Having a misclassified employee can also be problematic when it comes to workplace safety liability, said De Grâce.

If a worker has an accident and doesn’t have worker’s compensation coverage because she was considered a contract employee, but was later determined to be full-time, then the company could be liable for disability claims.

The employer opens itself up to litigation, said De Grâce.

Mistakes can be costly, which is one of the reasons Nassar advises asking legal counsel for guidance if employers are unsure of what type of relationship they have with a worker.

“Employers should make sure that independent contractors are actually operating independently and should seek legal advice if they have any concerns about the arrangement,” she said.

De Grâce suggests payroll professionals arm themselves with the CPA’s guidelines for determining an employee’s status or the CRA’s guide RC4110 Employee or Self-employed? when they go to an employer to challenge what a worker’s status may be.

“Oftentimes the powers that be may challenge the payroll professional saying, ‘No you don’t have the correct facts,’ or, ‘Trust us we know what we’re doing,’ and so this way payroll can really arm themselves with the actual interpretation of the income tax act,” she said.
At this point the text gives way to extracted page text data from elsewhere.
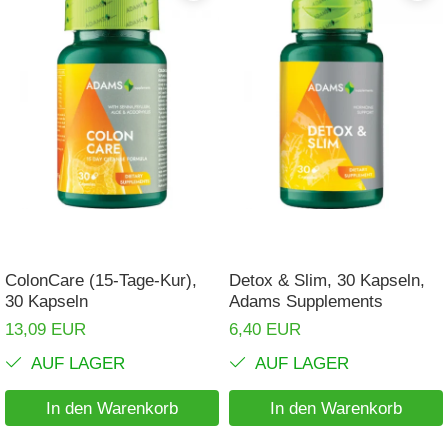
ColonCare (15-Tage-Kur),
Detox & Slim, 30 Kapseln,
30 Kapseln
Adams Supplements
13,09 EUR
6,40 EUR
AUF LAGER
AUF LAGER
In den Warenkorb
In den Warenkorb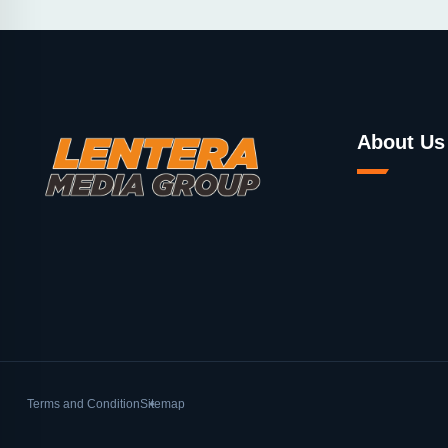
About Us
Terms and Condition
Sitemap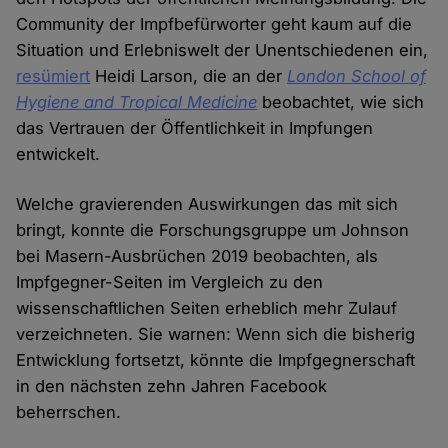
Community der Impfbefürworter geht kaum auf die
Situation und Erlebniswelt der Unentschiedenen ein,
resümiert
Heidi Larson, die an der
London School of
Hygiene and Tropical Medicine
beobachtet, wie sich
das Vertrauen der Öffentlichkeit in Impfungen
entwickelt.
Welche gravierenden Auswirkungen das mit sich
bringt, konnte die Forschungsgruppe um Johnson
bei Masern-Ausbrüchen 2019 beobachten, als
Impfgegner-Seiten im Vergleich zu den
wissenschaftlichen Seiten erheblich mehr Zulauf
verzeichneten. Sie warnen: Wenn sich die bisherig
Entwicklung fortsetzt, könnte die Impfgegnerschaft
in den nächsten zehn Jahren Facebook
beherrschen.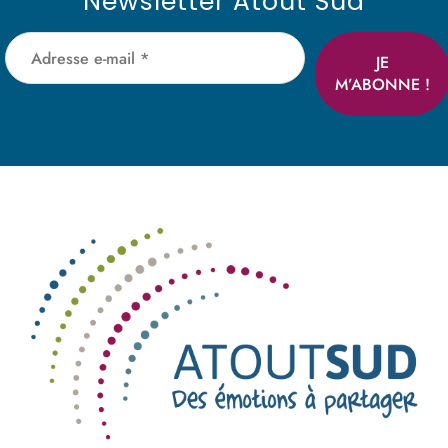
Newsletter Atout Sud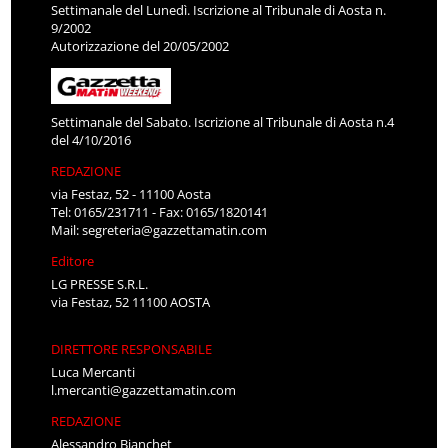
Settimanale del Lunedì. Iscrizione al Tribunale di Aosta n.
9/2002
Autorizzazione del 20/05/2002
Settimanale del Sabato. Iscrizione al Tribunale di Aosta n.4
del 4/10/2016
REDAZIONE
via Festaz, 52 - 11100 Aosta
Tel: 0165/231711 - Fax: 0165/1820141
Mail:
segreteria@gazzettamatin.com
Editore
LG PRESSE S.R.L.
via Festaz, 52 11100 AOSTA
DIRETTORE RESPONSABILE
Luca Mercanti
l.mercanti@gazzettamatin.com
REDAZIONE
Alessandro Bianchet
If a payroll professional fails to properly classify an employee, she isn’t likely to be held personally responsible by the CRA.

“I would not think that an employee could be held personally liable for the company’s contractual relationships,” said Nassar. “However, if a payroll or HR professional is responsible for making deductions or ensuring that contracts are properly characterized, he or she might be held responsible for any mistakes by the employer. If an error is discovered, it is always a good idea to bring it to the employer’s attention.”

In general, it usually is the company’s responsibility, said De Grâce.

“Is the payroll professional ever held personally liable? Not according to the CRA, not according to actual government liabilities,” she said.

The CPA does have a code of conduct and it expects its members to promote the law and be compliant, said De Grâce.

“Worst-case scenario, you could lose your designation,” she said.